In the present study, the researchers used a deep-learning model called Contrastive Variational Autoencoders or CVAE to distinguish Parkinson’s disease-associated neuroanatomical changes from those associated with other factors such as genetics and lifestyle.

This model has previously been used to distinguish between the neuroanatomical variations in individuals with autism spectrum disorder and those also seen in controls.

Given CVAE’s ability to discern neuroanatomical features that are specific to diseases, the researchers believe that this deep-learning model would be suitable for analyzing the MRI scans of Parkinson’s disease patients and healthy controls to identify neuroanatomical features that were specific to the disease.

One of the underlying mechanisms that is thought to characterize Parkinson's disease is the accumulation of the cytoplasmic protein α-synuclein, leading to dopaminergic neuron loss in the basal ganglia.

Based on the loss of dopaminergic neurons in Parkinson's disease, dopamine transporter is a suitable biomarker to assess neuronal dysfunction and severity of the disease.

The accumulation of α-synuclein also impacts other brain regions apart from the basal ganglia, causing axonal dysfunction, which can be gauged based on the neurofilament light chain protein levels in the serum. However, while these biomarkers can support the diagnosis, the assessment of Parkinson's disease severity and treatment options depend on the analysis of MRI scans.

Here, the researchers used structural MRI data to differentiate between features unique to Parkinson's disease and those common between patients with Parkinson's disease and the controls.

They then validated the features identified by CVAE by linking them to deficits in dopamine transporter binding, various neurodegeneration biomarkers in serum, and clinical signs of disease severity and progression.

Cerebrospinal fluid samples collected from the participants were also used to measure the levels of proteins other than α-synuclein, such as amyloid-β, tau, and phosphorylated tau.

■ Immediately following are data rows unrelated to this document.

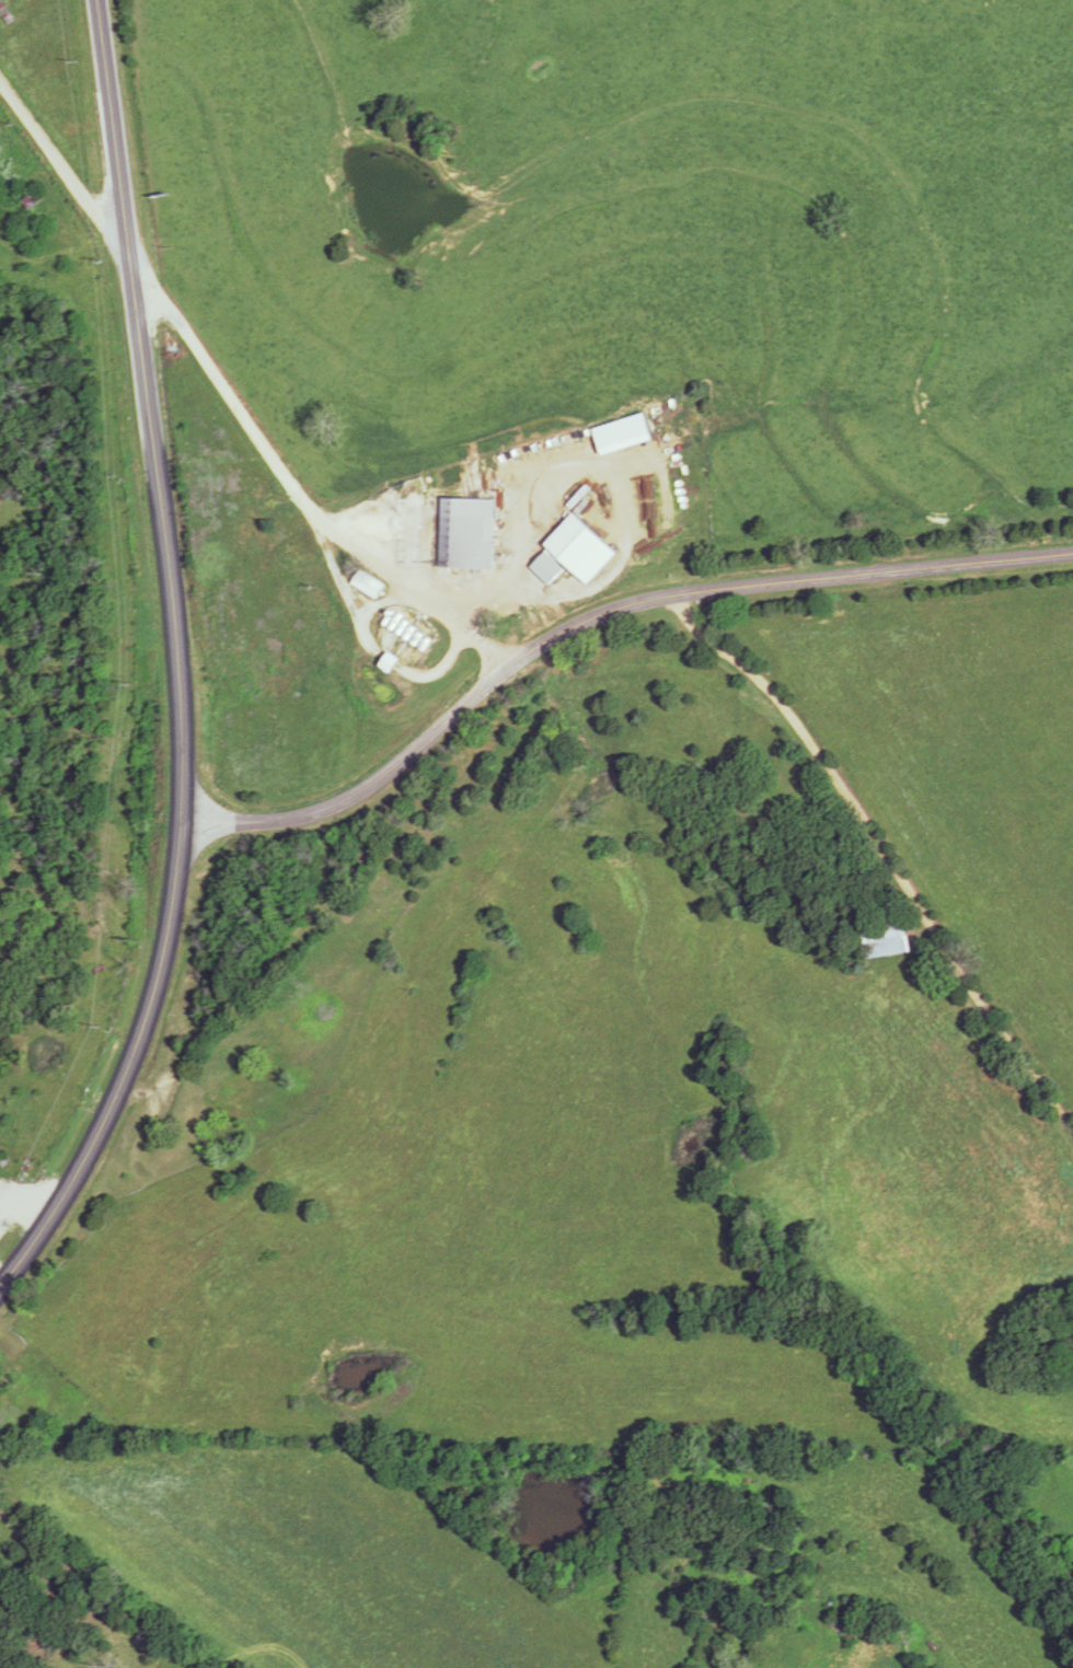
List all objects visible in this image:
road: (62, 169)
building: (34, 199)
road: (162, 510)
building: (466, 541)
building: (570, 548)
building: (368, 584)
road: (601, 618)
road: (882, 853)
building: (884, 938)
building: (220, 1083)
road: (87, 1161)
road: (21, 1529)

A proteomics analysis was also conducted using the cerebrospinal fluid samples to identify other proteins that could be involved in biological pathways that contribute to the neuroanatomical changes in Parkinson's disease.

Major Findings

The study showed that CVAE was able to identify various neuroanatomical features that were specific to Parkinson's disease and could to correlated with established biomarkers of neurodegeneration in Parkinson's disease, such as decreased dopamine transporter binding and serum levels of neurofilament light chain protein.

The neuroanatomical features identified by CVAE as being specific to Parkinson's disease also correlated with established severity and progression measures for the disease.

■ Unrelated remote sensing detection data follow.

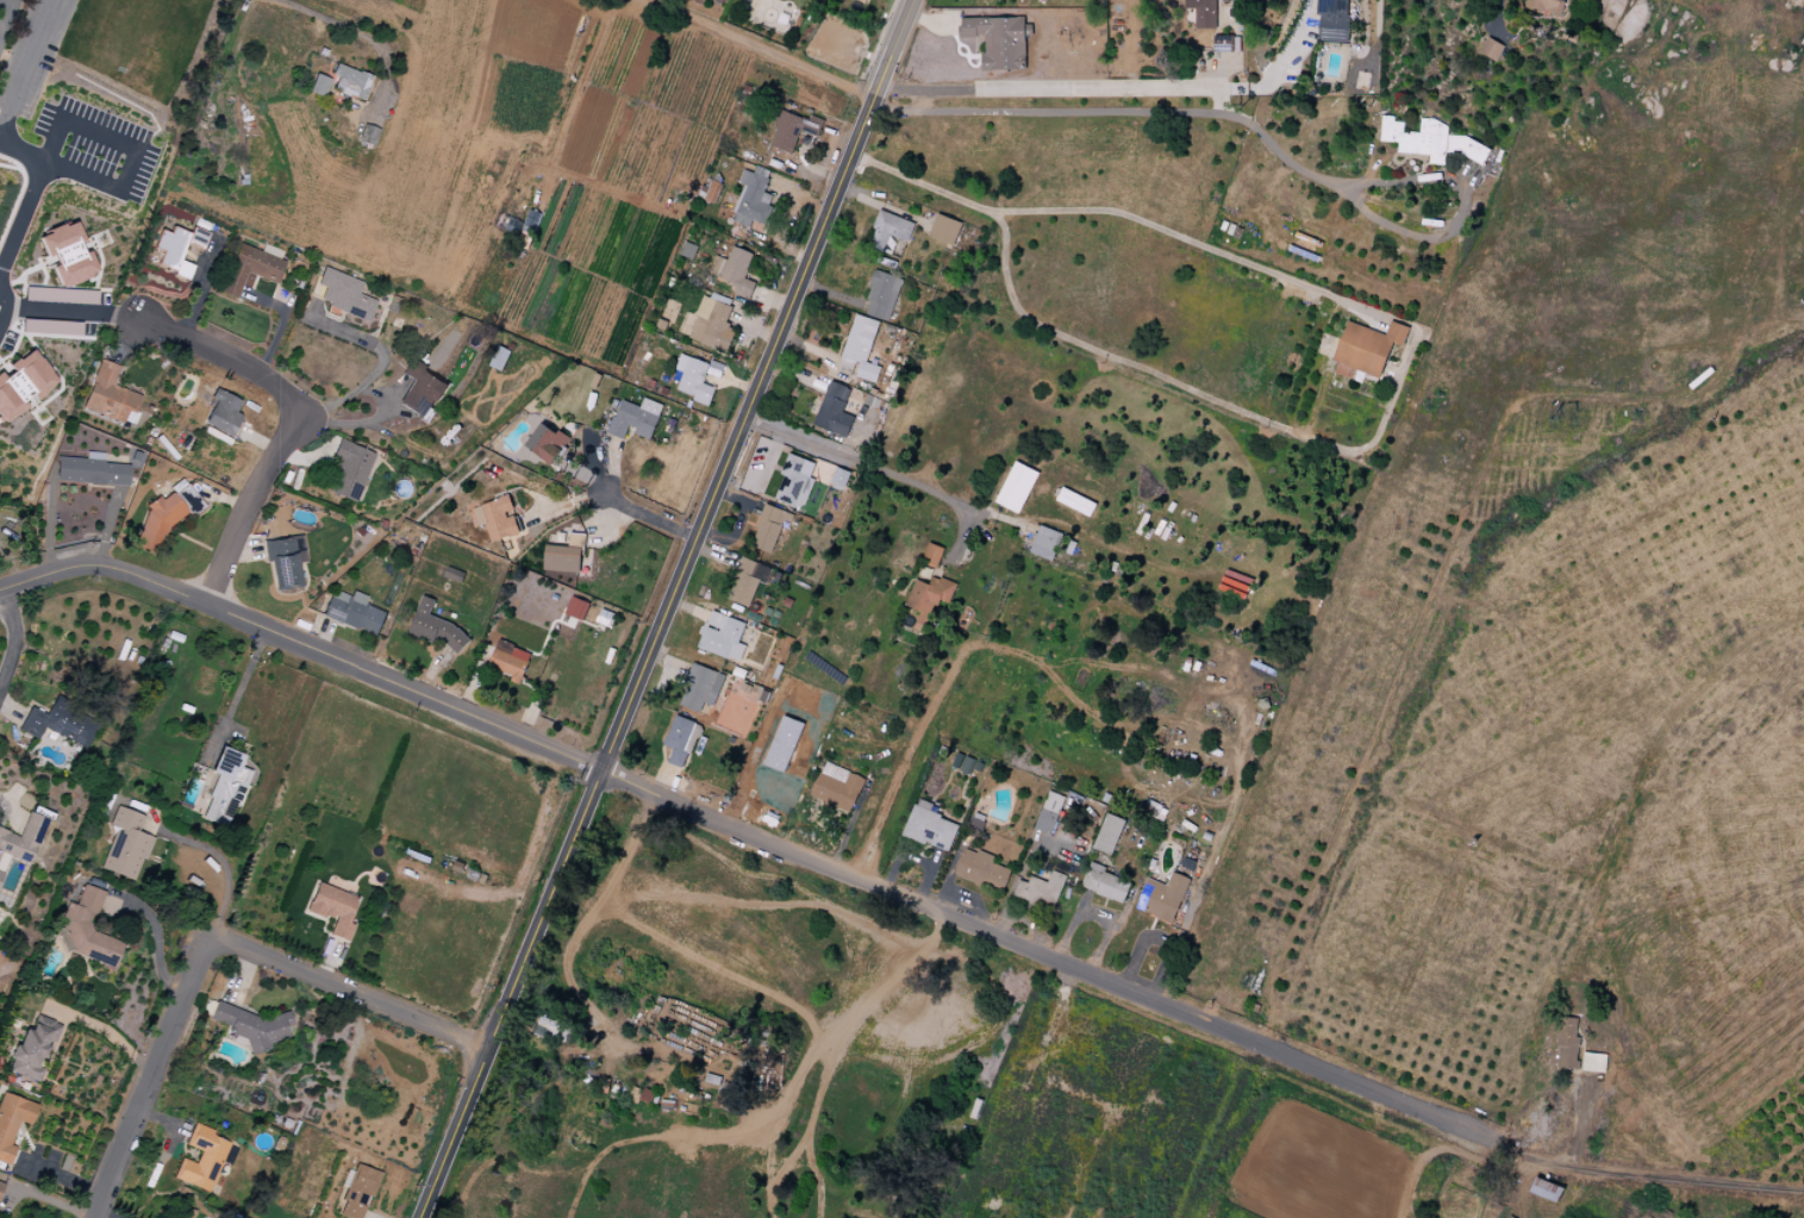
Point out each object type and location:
building: (997, 0)
building: (1549, 9)
building: (1205, 13)
road: (1500, 13)
road: (5, 14)
building: (1334, 21)
road: (361, 34)
road: (878, 38)
building: (1000, 38)
building: (1224, 44)
road: (757, 48)
building: (1492, 50)
road: (28, 62)
road: (1267, 76)
building: (350, 82)
building: (318, 86)
road: (1216, 107)
building: (790, 132)
building: (366, 135)
building: (1423, 140)
road: (135, 154)
road: (1406, 180)
building: (754, 199)
road: (27, 211)
building: (945, 229)
building: (890, 232)
building: (177, 249)
building: (66, 255)
building: (249, 269)
building: (740, 272)
building: (31, 294)
building: (884, 294)
building: (344, 295)
building: (73, 297)
road: (61, 314)
building: (714, 325)
road: (282, 326)
building: (51, 328)
road: (1414, 336)
building: (863, 347)
building: (1368, 352)
road: (226, 360)
road: (374, 374)
building: (695, 380)
building: (22, 385)
building: (420, 390)
building: (110, 396)
building: (835, 411)
building: (222, 413)
building: (632, 421)
building: (546, 443)
road: (860, 464)
building: (91, 471)
building: (349, 471)
building: (840, 477)
building: (796, 482)
building: (1017, 488)
building: (1077, 503)
road: (621, 504)
road: (247, 511)
building: (165, 515)
building: (499, 519)
building: (769, 528)
building: (1047, 544)
building: (933, 555)
building: (563, 560)
building: (284, 561)
building: (746, 581)
building: (932, 598)
building: (576, 608)
road: (666, 609)
building: (355, 613)
building: (436, 627)
building: (723, 635)
road: (14, 641)
building: (510, 661)
road: (240, 687)
building: (701, 690)
building: (56, 725)
building: (682, 741)
road: (743, 769)
building: (838, 787)
building: (224, 788)
road: (658, 809)
building: (1050, 813)
building: (932, 829)
building: (1109, 835)
road: (759, 838)
building: (125, 845)
building: (17, 854)
building: (982, 870)
road: (926, 878)
building: (1105, 884)
road: (945, 891)
building: (1041, 893)
building: (1166, 898)
road: (977, 900)
road: (763, 906)
building: (334, 909)
building: (86, 931)
road: (576, 931)
road: (155, 936)
road: (718, 969)
road: (348, 993)
building: (251, 1028)
building: (553, 1030)
building: (1567, 1043)
building: (33, 1049)
road: (824, 1049)
building: (1593, 1062)
road: (145, 1078)
road: (822, 1092)
road: (155, 1121)
building: (12, 1123)
road: (1526, 1155)
building: (202, 1161)
road: (780, 1179)
road: (1671, 1179)
road: (820, 1181)
building: (0, 1185)
building: (358, 1193)
road: (105, 1213)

The most significant neuroanatomical changes were observed in the temporal and subcortical regions of the brain.

The wide-spread atrophy identified in these regions was also found to extend to the parietal and frontal lobes in the cerebral cortex. Additionally, enlargement in volume was observed in the white matter in areas such as the cerebellum, right centrum semiovale, and the periventricular regions.

A host of proteins were also identified in the cerebrospinal fluid that were correlated to the neuroanatomical features specific to Parkinson's disease.

The most prominent of these proteins were associated with the immune system, indicating the role of inflammatory pathways in the neurodegeneration observed in Parkinson's disease. These cerebrospinal fluid proteins also provided potential therapeutic targets to slow the progression of Parkinson's disease.

Conclusions

The study used the deep-learning model CVAE to analyze MRI imaging data and identify neuroanatomical features unique to Parkinson's disease.

The findings showed that the model was effective in identifying disease-specific neuroanatomical features that also correlated with established biomarkers of Parkinson's disease and the severity and progression of the disease.

The study further identified numerous cerebrospinal fluid proteins associated with the neuroanatomical abnormalities seen in Parkinson's disease, providing information on biological pathways involved in the neurodegeneration characteristic of Parkinson's disease and potential therapeutic targets.